The Rhein-Münsterland-Express (RE 7) is a Regional-Express service in the German state of North Rhine-Westphalia (NRW). The hourly service initially runs to the south east from Krefeld via Neuss to Cologne and then turns to run to the northeast via Solingen, Wuppertal, Hagen to Münster. Every two hours it continues to Rheine.

==History ==

Today's RE 7 is the successor to the former StädteExpress line SE from Aachen via Cologne and Wuppertal to Munster.

From 1998, under the original version of North Rhine-Westphalia’s integrated timetable (ITF 1), the service ran between Düren and Munster. With the introduction of ITF 2 in December 2002, the line was extended at both ends to Aachen and to Rheine. Since the Rhein-Sieg-Express (RE 9) often ran late under the new timetable, in June 2003, the RE 7 exchanged its section on the left (west) bank of the Rhine with the RE 9's left bank route and has since then run to Krefeld. This eliminates a level crossing of rail tracks in Cologne and avoids conflicts between the two services. The short turn around times available for the RE 7 in Krefeld then led to significant delays on the RE 7.

To stabilise the timetable, in 2006 locomotives on the line were changed from class 111 to class 112 and the Rhein-Münsterland-Express since then has runs every two hours to Münster. These changes eventually led to normal on-time running. The Zweckverband SPNV Münsterland (Münsterland rail transport association) is planning, however, to extend hourly services to Rheine. As part of the second stage of modernisation at Rheine station, one of the two disused platforms are to be reactivated, which would make available six platform tracks instead of four.

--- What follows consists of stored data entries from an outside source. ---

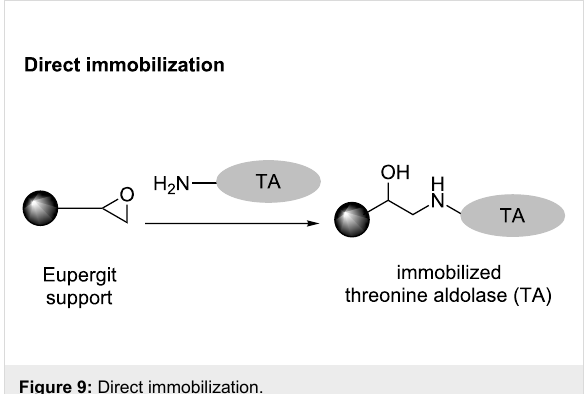
Figure 9: Direct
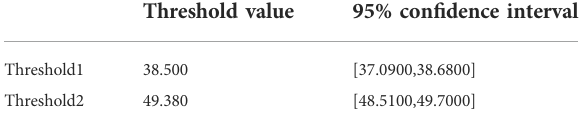
TABLE 10 Threshold estimation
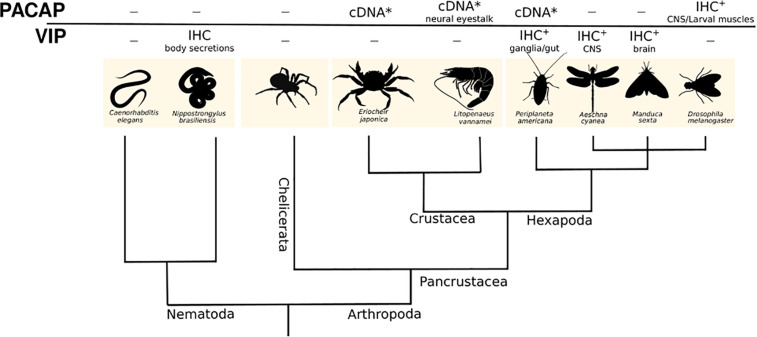
A dendrogram representing the phylogenetic relationships of the main Ecdysozoan phyla. Molecular and expression data (IHC) available for putative PACAP and VIP is presented (El-Salhy et al., 1983; Andries et al., 1984; Andriès et al., 1991). The tissues where putative PACAP or VIP were found are also indicated. - no data available; ∗ partial cDNA.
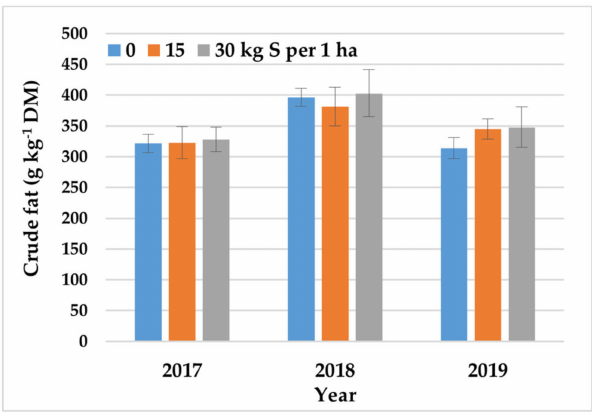
Figure 7. The e ff ect of S fertilization on the crude fat content of crambe seeds across growing seasons (2017–2019). Error bars represent the standard deviation.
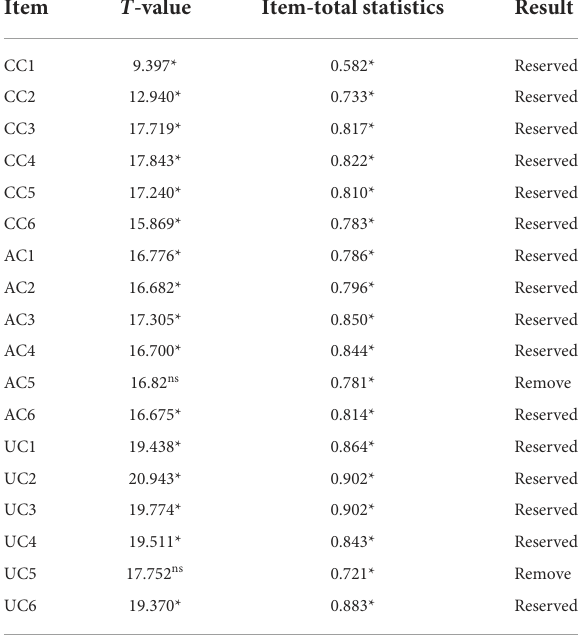
TABLE 6 Items analysis ( N =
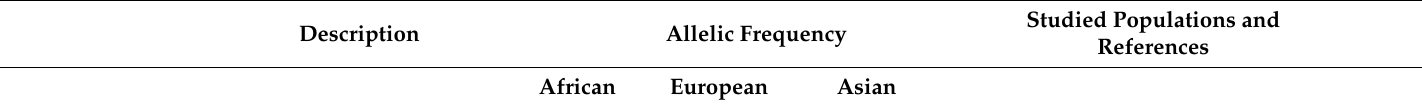
Table 1. Summary of APOBEC3 variations and their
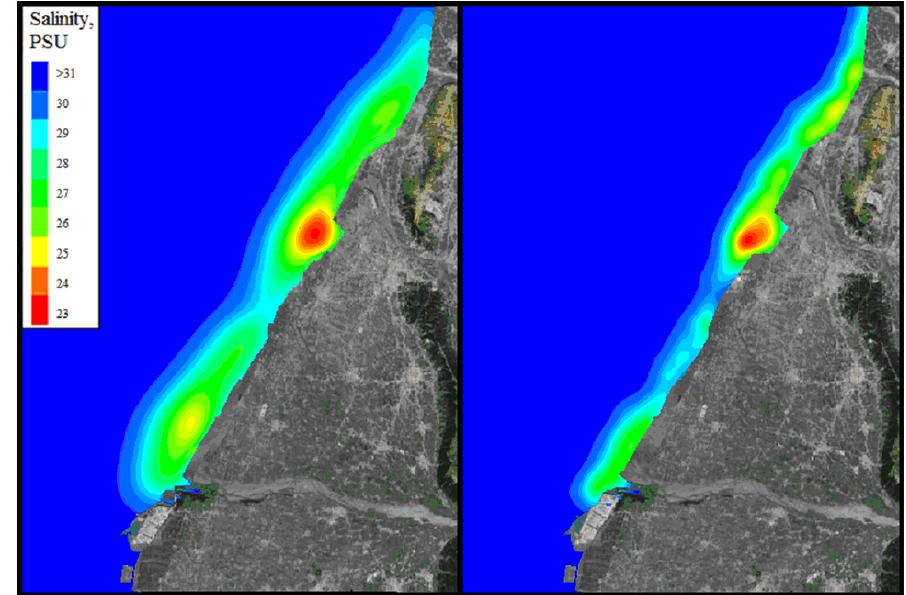
Figure 14. Modelled surface salinity distributions at the study area without WAD (left) and with WAD (right) under “no wind” conditions averaged for the period from 01:00 of 26 June 2013, through 01:00 of 28 June 2013.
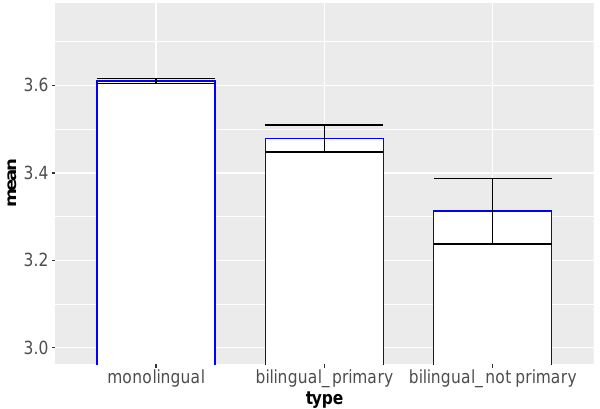
Figure 4. Re-analysis of Hartshorne et al. (2018), comparing simultaneous bilinguals whose primary language is or is not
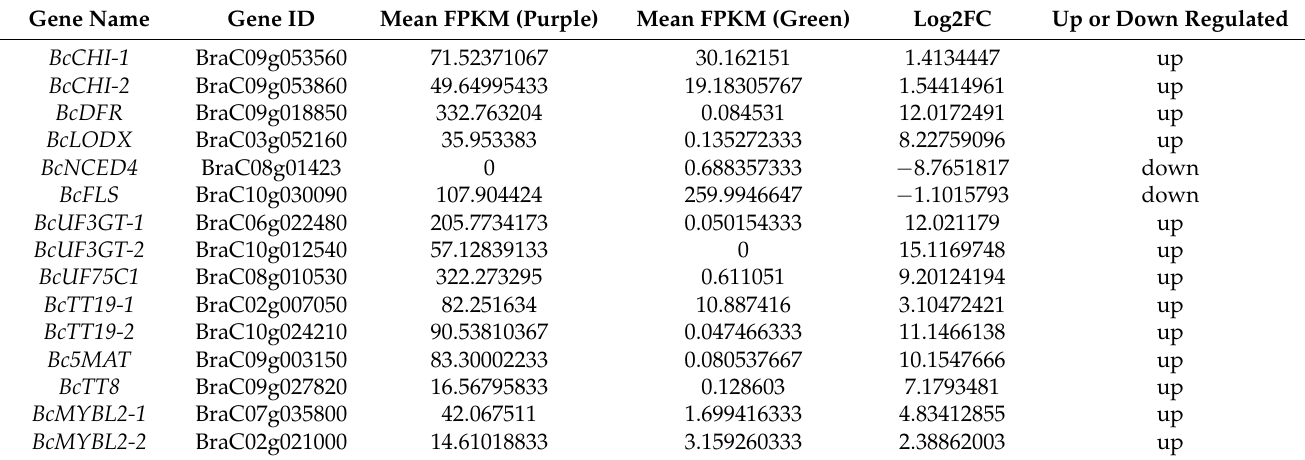
Table 2. Anthocyanin-Containing Compound Biosynthetic Process (qvalue = 2.71 × 10 − 6 ).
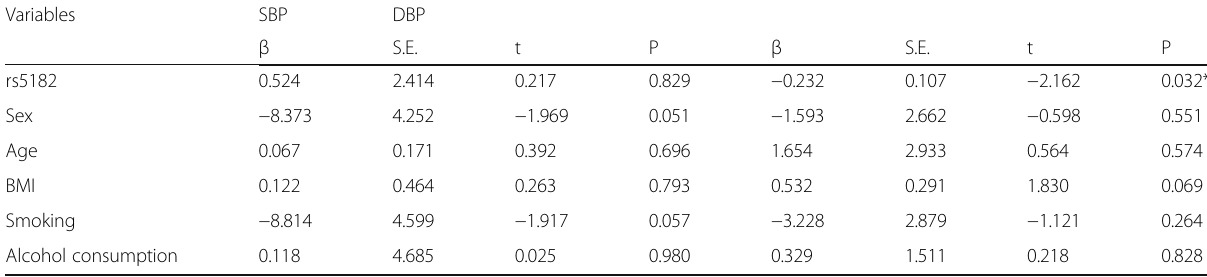
Table 7 Multivariate linear regression analysis of the rs5182 polymorphism with systolic pressure and diastolic pressure Variables SBP DBP β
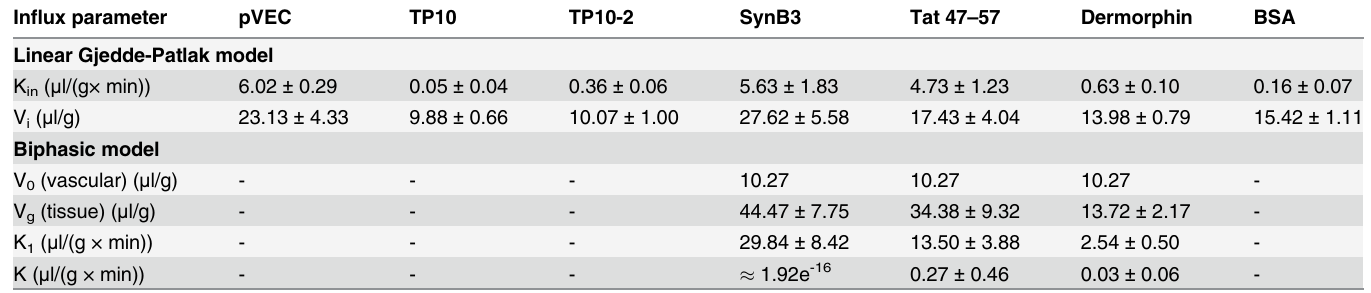
Table 2. Overview of the quantitative influx characteristics ( ± 65% confidence limits) of the five investigated CPPs based on linear and biphasic modeling of the multiple time regression analysis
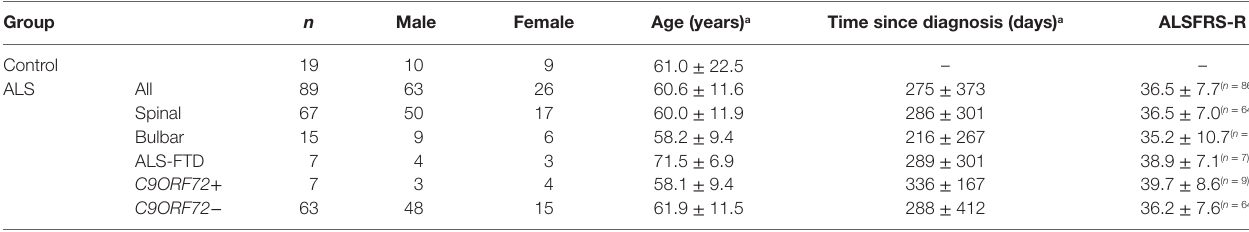
Table 1 | Age, gender, and diagnosis status of the participants. group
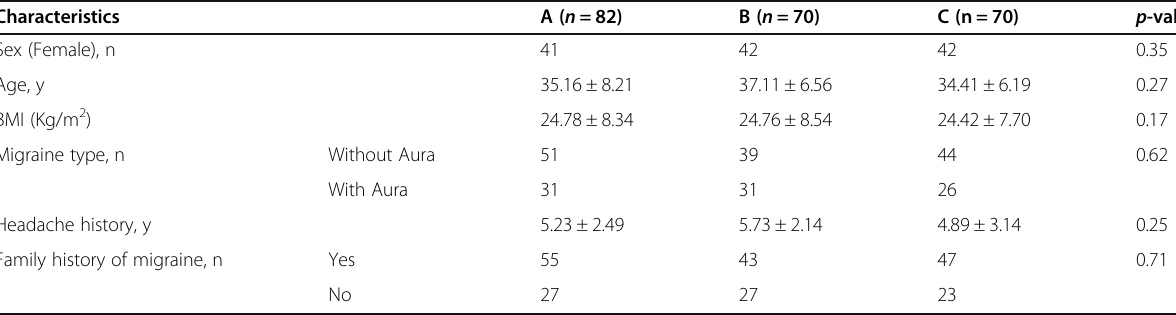
Table 1 Patient Demographic characteristics at baseline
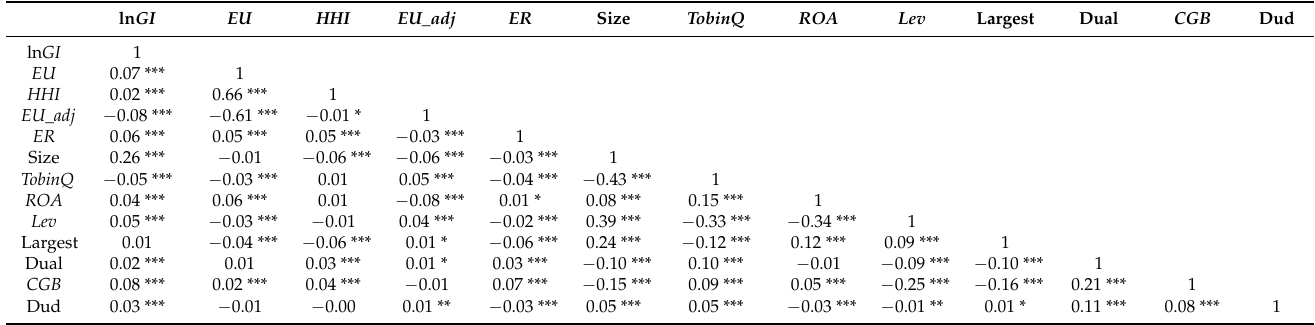
Table 3. Correlation analysis of the main variables.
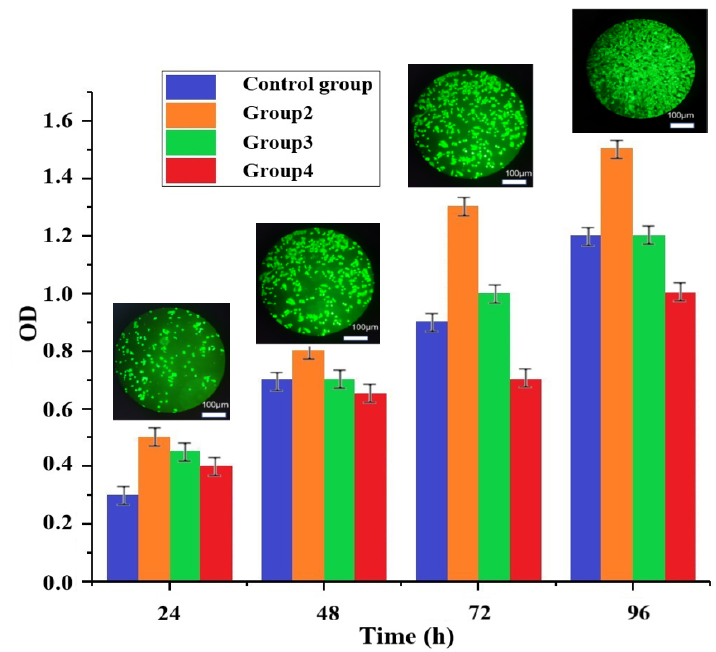
Figure 15. Cell activity observation graph (insert graph is group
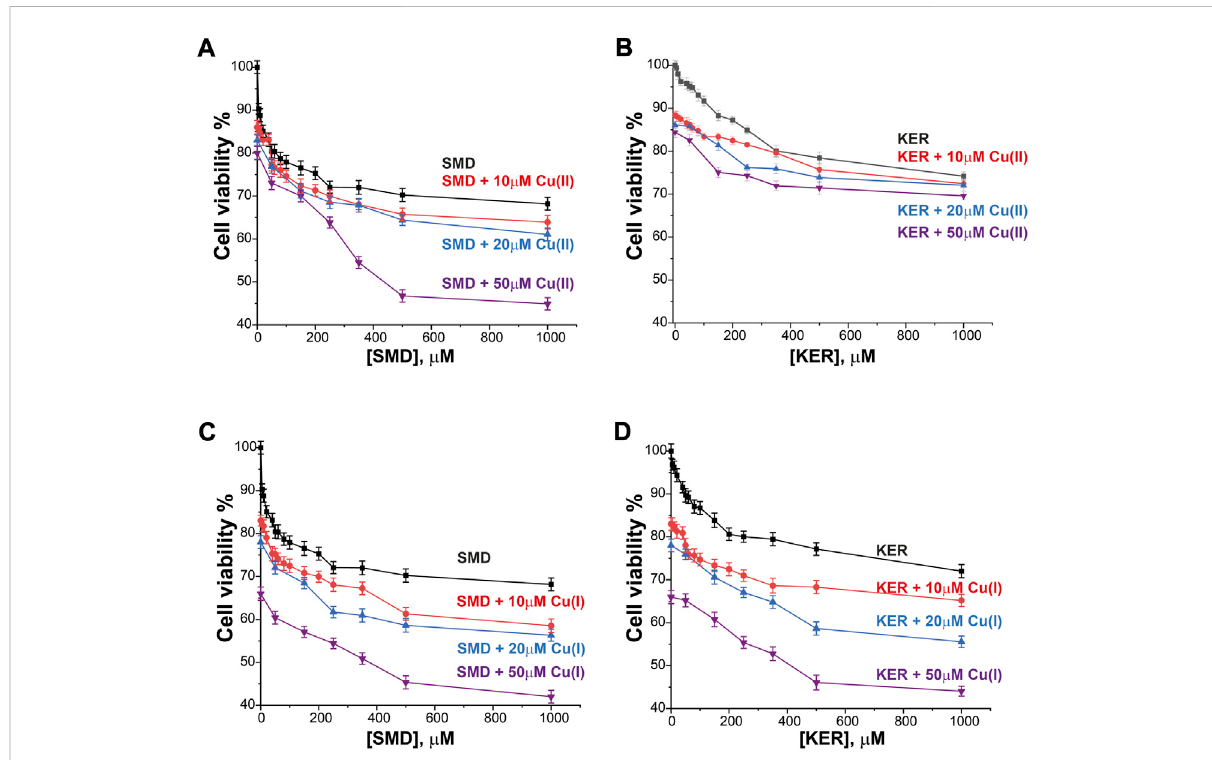
FIGURE 6 HepG2 liver cancer cell viability in the presence of SMD peptide at varying Cu(II) and Cu(I) concentrations in (A) and (C) , respectively, and in the presence of KER peptide and varying Cu(II) and Cu(I) concentrations in (B) and (D) , respectively. At [peptide] = 0, cell viability valuein thepresence of [Cu(II)/Cu(I)] is given. Error bars were calculated based on three independent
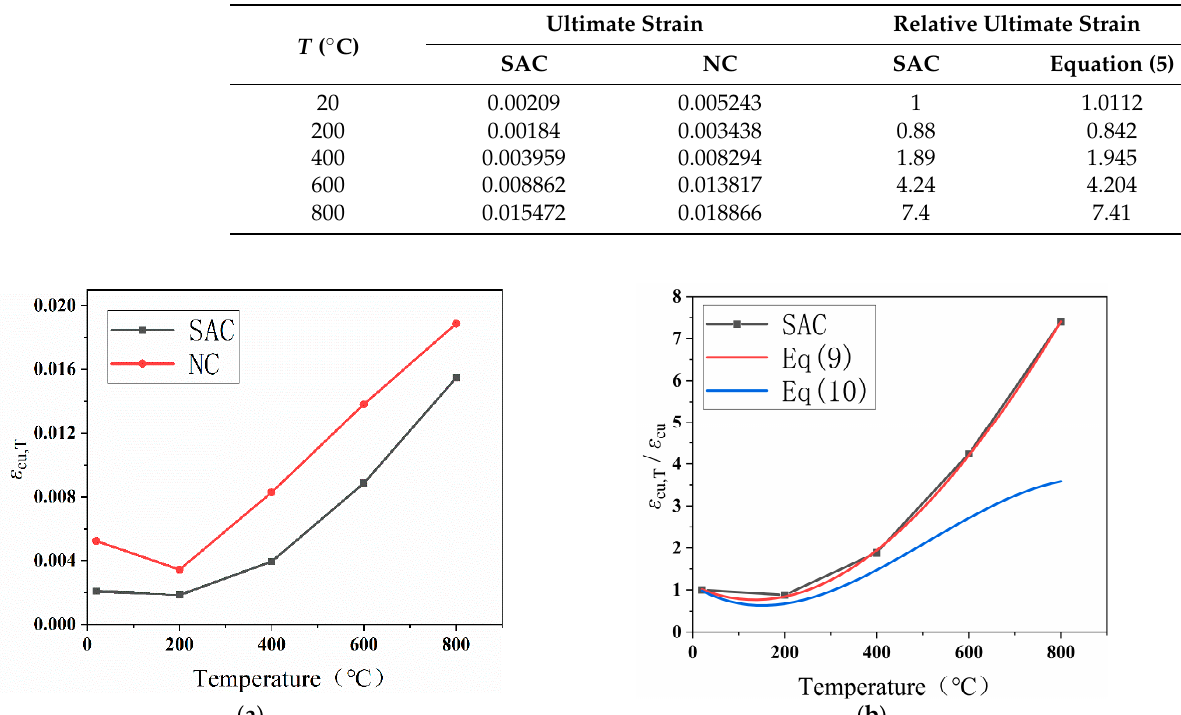
Table 6. Ultimate strain of specimens after high temperature.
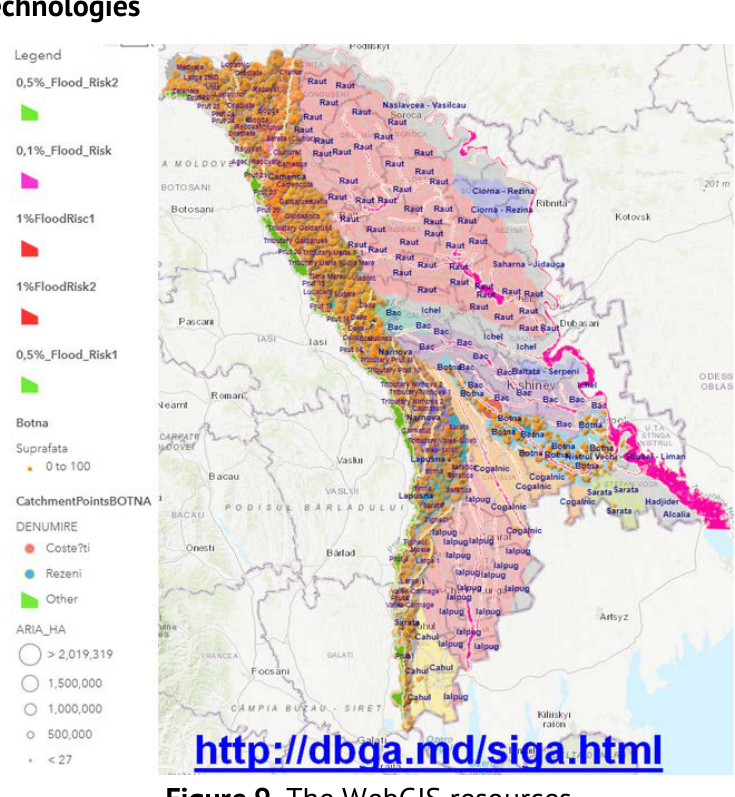
Figure 9. The WebGIS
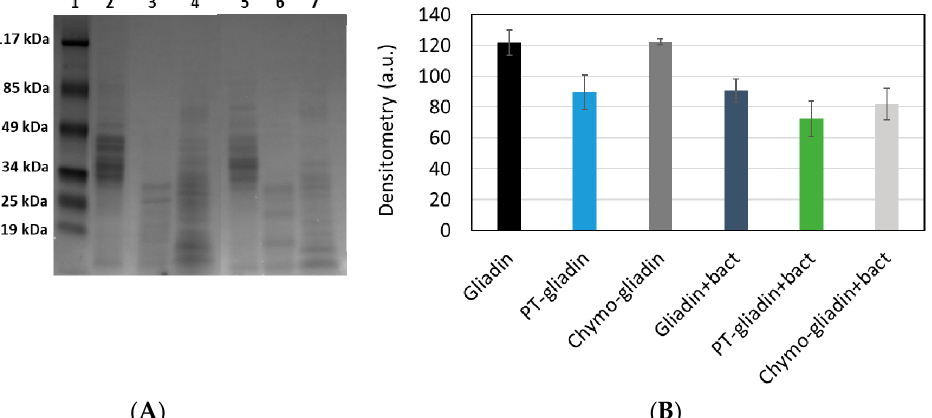
Figure 1. ( A ) Sodium dodecyl sulfate polyacrylamide gel electrophoresis (SDS-PAGE) analysis of gliadins. (1) Molecular weight (MW) markers; (2) Gliadin standard; (3) PT-gliadin; (4) Chymo-gliadin; (5) Gliadin + bact; (6) PT-gliadin + bact; (7) Chymo-gliadin + bact. ( B ) Densitometry of the lanes from about 55 kDa to the bottom of the lane performed by using ImageJ software.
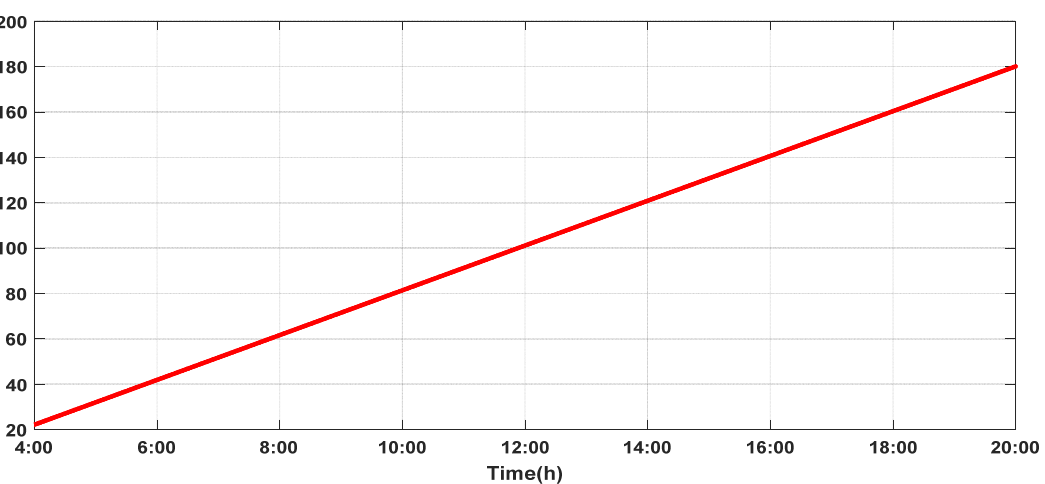
Figure 12. Temporal variation of the sun angle during a day.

The train could therefore operate without platform conflicts with InterCity services on the Emsland line. In return, Regionalbahn RB 68 services would be discontinued.

The line is operated every hour. Long sections of RE 7 runs parallel to Rhine-Ruhr S-Bahn lines and it has some of the character of a fast S-Bahn service and is perceived by the passengers accordingly. It was operated by DB Regio NRW until 2015. Since December 2015, it has been operated by National Express.

==Route ==
The Rhein-Münsterland-Express runs on the following railway lines:
1. Rheine–Münster line (full length)
2. Münster–Hamm line (full length)
3. Hamm–Hagen line (full length)
4. Dortmund–Wuppertal line (from Hagen Hauptbahnhof)
5. Wuppertal-Düsseldorf line (to Linden/Gruiten junction)
6. Gruiten–Köln-Deutz line (to Köln-Mülheim)
7. Duisburg– Köln-Deutz line (from Cologne-Mülheim)
8. Hohenzollern Bridge
9. Cologne–Krefeld line (entire length)

==Rail operations ==
Since December 2015, the service has been operated by National Express with Bombardier Talent 2s. It was previously operated by DB Regio NRW with push–pull trains, each composed of four double-deck carriages hauled by class 112 locomotives.